Changes the Silent One can make: Be more active and less passive.

  1. Talk sooner. That is, do not take so long to respond. Your partner tends to view your silence as a non-verbal invitation to talk more. Even if you do not know what to say you can start with words like ‘um’, ‘Let me think for a moment’, or I’m not sure what to say yet’.
  2. Interrupt the Talker using gestures or words; for example, politely hold up your hand. Many Quiet Ones say they never get a chance to talk. What they need to realize is that the Talker is often talking because they are uncomfortable with silence or they are trying to help the Quiet One talk. Many Talkers welcome the Silent One talking because it is a relief for them to stop talking.
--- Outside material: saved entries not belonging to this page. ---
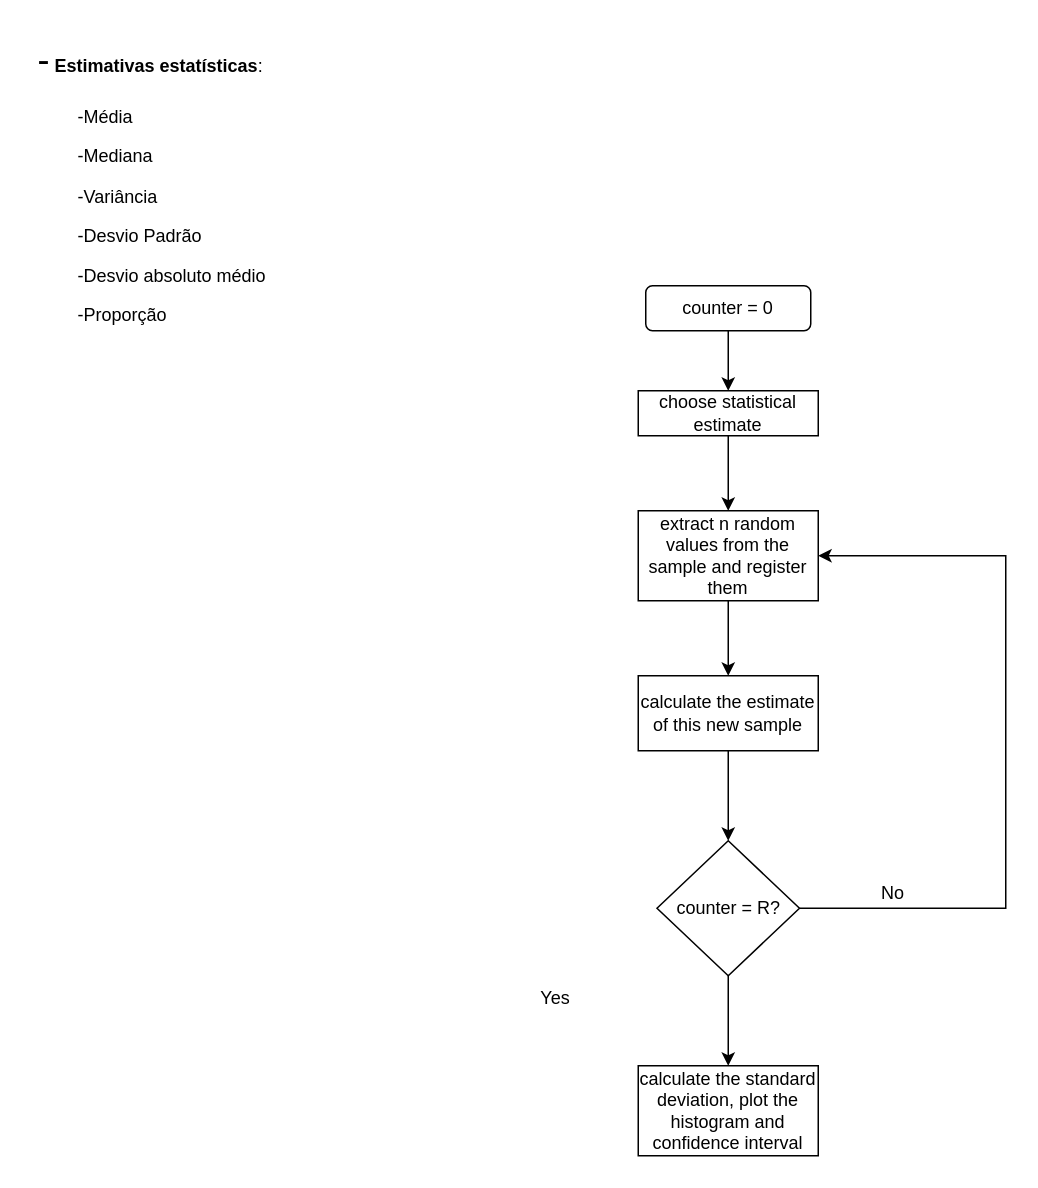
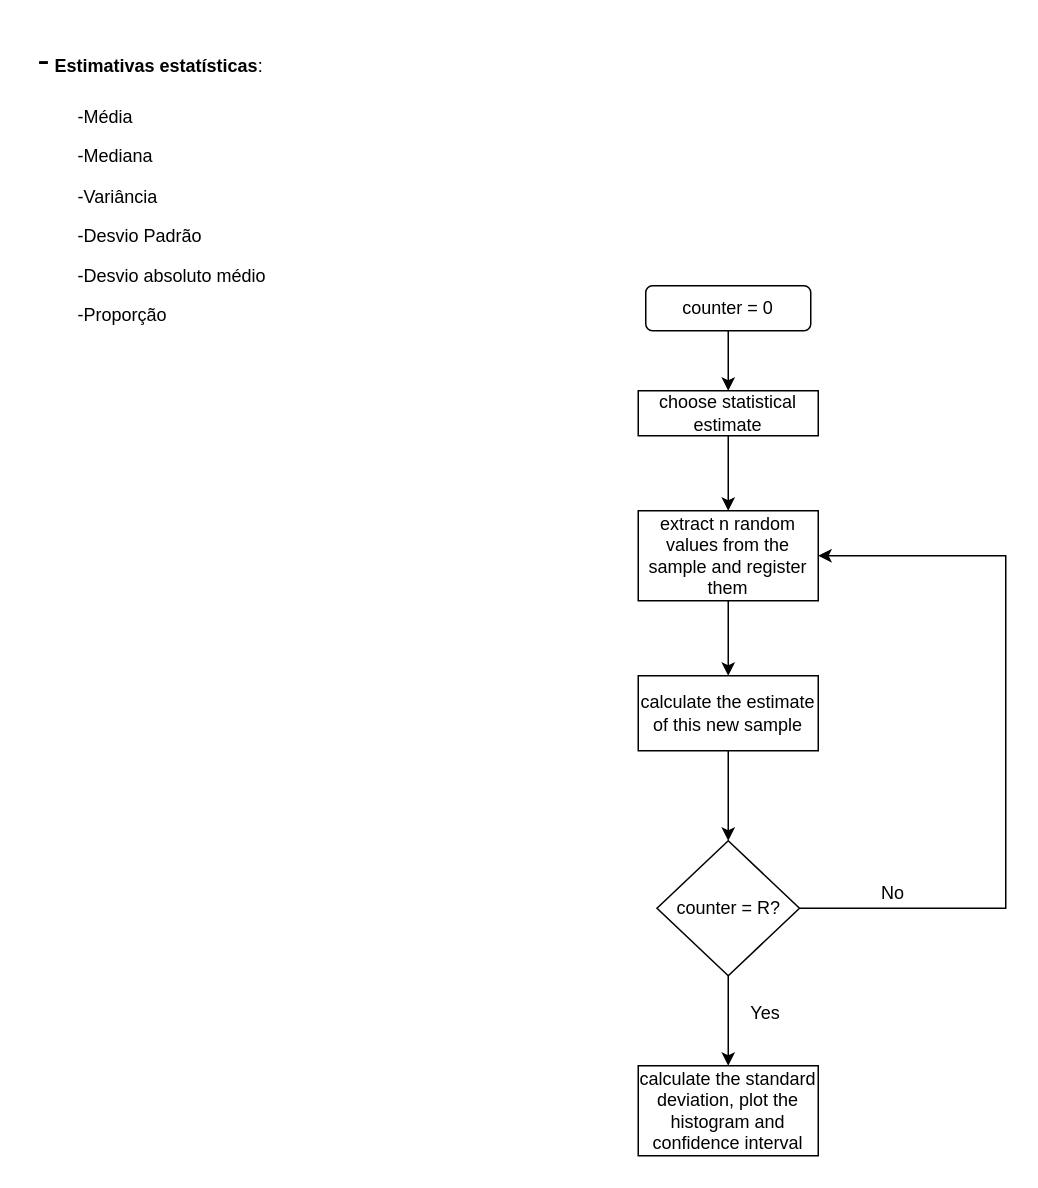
  <mxCell id="0" />
  <mxCell id="1" parent="0" />
  <mxCell id="2" value="&lt;h1&gt;&lt;span style=&quot;font-weight: normal&quot;&gt;-&lt;/span&gt;&lt;span style=&quot;font-size: 12px ; font-weight: normal&quot;&gt;&amp;nbsp;&lt;/span&gt;&lt;b style=&quot;font-size: 12px&quot;&gt;Estimativas estatísticas&lt;/b&gt;&lt;span style=&quot;font-size: 12px ; font-weight: normal&quot;&gt;:&lt;/span&gt;&lt;br&gt;&lt;/h1&gt;&lt;p&gt;&lt;span style=&quot;white-space: pre&quot;&gt;&#09;&lt;/span&gt;-Média&lt;br&gt;&lt;/p&gt;&lt;p&gt;&lt;span style=&quot;white-space: pre&quot;&gt;&#09;&lt;/span&gt;&lt;span&gt;-Mediana&lt;/span&gt;&lt;br&gt;&lt;/p&gt;&lt;p&gt;&lt;span style=&quot;white-space: pre&quot;&gt;&#09;&lt;/span&gt;-Variância&lt;br&gt;&lt;/p&gt;&lt;p&gt;&lt;span style=&quot;white-space: pre&quot;&gt;&#09;&lt;/span&gt;-Desvio Padrão&lt;br&gt;&lt;/p&gt;&lt;p&gt;&lt;span style=&quot;white-space: pre&quot;&gt;&#09;&lt;/span&gt;-Desvio absoluto médio&lt;br&gt;&lt;/p&gt;&lt;p&gt;&lt;span style=&quot;white-space: pre&quot;&gt;&#09;&lt;/span&gt;&lt;span&gt;-Proporção&lt;/span&gt;&lt;br&gt;&lt;/p&gt;" style="text;html=1;strokeColor=none;fillColor=none;spacing=5;spacingTop=-20;whiteSpace=wrap;overflow=hidden;rounded=0;" parent="1" vertex="1"><mxGeometry x="20" y="20" width="350" height="500" as="geometry" /></mxCell>
  <mxCell id="3" value="choose statistical estimate" style="rounded=0;whiteSpace=wrap;html=1;" parent="1" vertex="1"><mxGeometry x="425" y="260" width="120" height="30" as="geometry" /></mxCell>
  <mxCell id="4" value="extract n random values from the sample and register them" style="rounded=0;whiteSpace=wrap;html=1;" parent="1" vertex="1"><mxGeometry x="425" y="340" width="120" height="60" as="geometry" /></mxCell>
  <mxCell id="5" value="" style="endArrow=classic;html=1;rounded=0;exitX=0.5;exitY=1;exitDx=0;exitDy=0;entryX=0.5;entryY=0;entryDx=0;entryDy=0;" parent="1" source="3" target="4" edge="1"><mxGeometry width="50" height="50" relative="1" as="geometry"><mxPoint x="484.57" y="290" as="sourcePoint" /><mxPoint x="484.57" y="340" as="targetPoint" /></mxGeometry></mxCell>
  <mxCell id="6" style="edgeStyle=orthogonalEdgeStyle;rounded=0;orthogonalLoop=1;jettySize=auto;html=1;" parent="1" source="7" edge="1"><mxGeometry relative="1" as="geometry"><mxPoint x="485" y="560" as="targetPoint" /></mxGeometry></mxCell>
  <mxCell id="7" value="calculate the estimate of this new sample" style="rounded=0;whiteSpace=wrap;html=1;" parent="1" vertex="1"><mxGeometry x="425" y="450" width="120" height="50" as="geometry" /></mxCell>
  <mxCell id="8" value="" style="endArrow=classic;html=1;rounded=0;exitX=0.5;exitY=1;exitDx=0;exitDy=0;entryX=0.5;entryY=0;entryDx=0;entryDy=0;" parent="1" source="4" target="7" edge="1"><mxGeometry width="50" height="50" relative="1" as="geometry"><mxPoint x="485" y="410" as="sourcePoint" /><mxPoint x="484.57" y="470" as="targetPoint" /></mxGeometry></mxCell>
  <mxCell id="9" style="edgeStyle=orthogonalEdgeStyle;rounded=0;orthogonalLoop=1;jettySize=auto;html=1;entryX=1;entryY=0.5;entryDx=0;entryDy=0;" parent="1" source="11" target="4" edge="1"><mxGeometry relative="1" as="geometry"><mxPoint x="660" y="370" as="targetPoint" /><Array as="points"><mxPoint x="670" y="605" /><mxPoint x="670" y="370" /></Array></mxGeometry></mxCell>
  <mxCell id="10" style="edgeStyle=orthogonalEdgeStyle;rounded=0;orthogonalLoop=1;jettySize=auto;html=1;entryX=0.5;entryY=0;entryDx=0;entryDy=0;" parent="1" source="11" target="15" edge="1"><mxGeometry relative="1" as="geometry" /></mxCell>
  <mxCell id="11" value="counter = R?" style="rhombus;whiteSpace=wrap;html=1;" parent="1" vertex="1"><mxGeometry x="437.5" y="560" width="95" height="90" as="geometry" /></mxCell>
  <mxCell id="12" value="counter = 0" style="rounded=1;whiteSpace=wrap;html=1;" parent="1" vertex="1"><mxGeometry x="430" y="190" width="110" height="30" as="geometry" /></mxCell>
  <mxCell id="13" value="" style="endArrow=classic;html=1;rounded=0;exitX=0.5;exitY=1;exitDx=0;exitDy=0;entryX=0.5;entryY=0;entryDx=0;entryDy=0;" parent="1" source="12" target="3" edge="1"><mxGeometry width="50" height="50" relative="1" as="geometry"><mxPoint x="460" y="370" as="sourcePoint" /><mxPoint x="575" y="270" as="targetPoint" /></mxGeometry></mxCell>
  <mxCell id="14" value="No" style="text;html=1;strokeColor=none;fillColor=none;align=center;verticalAlign=middle;whiteSpace=wrap;rounded=0;" parent="1" vertex="1"><mxGeometry x="565" y="580" width="60" height="30" as="geometry" /></mxCell>
  <mxCell id="15" value="calculate the standard deviation, plot the histogram and confidence interval" style="rounded=0;whiteSpace=wrap;html=1;" parent="1" vertex="1"><mxGeometry x="425" y="710" width="120" height="60" as="geometry" /></mxCell>
- <mxCell id="16" value="Yes" style="text;html=1;strokeColor=none;fillColor=none;align=center;verticalAlign=middle;whiteSpace=wrap;rounded=0;" parent="1" vertex="1"><mxGeometry x="340" y="650" width="60" height="30" as="geometry" /></mxCell>
+ <mxCell id="16" value="Yes" style="text;html=1;strokeColor=none;fillColor=none;align=center;verticalAlign=middle;whiteSpace=wrap;rounded=0;" parent="1" vertex="1"><mxGeometry x="480" y="660" width="60" height="30" as="geometry" /></mxCell>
  3. Reflective Listen. Reflecting back to your partner their point of view and how they feel about it is a way to let your partner know you have understood. When your partner is repeating the same thing in different ways it does not mean they are being condescending, it usually means they want you to understand. Reflective Listening lets them know you got their point and are engaged with them in the conversation.
  4. Create the conditions that help make talking easier for you. Approach your partner to talk and ask him or her to listen for a while without interrupting. Choose a time and place that is comfortable for you. Always waiting for your partner to bring up issues causes problems in the relationship. Use the Communication Skill: After the Fact.
  5. Share more about yourself. Let your partner know what makes you happy. If you do, your partner will more likely make those things happen. Let your partner know what troubles you. If you don’t, things will build up and you may blindside your partner with a blow-up over a small incident. If you’re not objecting, your partner may believe that what they are doing is OK. This creates resentment for each of you.

With good will and practice the Talker and the Quiet One can get back to a Positive Interactive Cycle.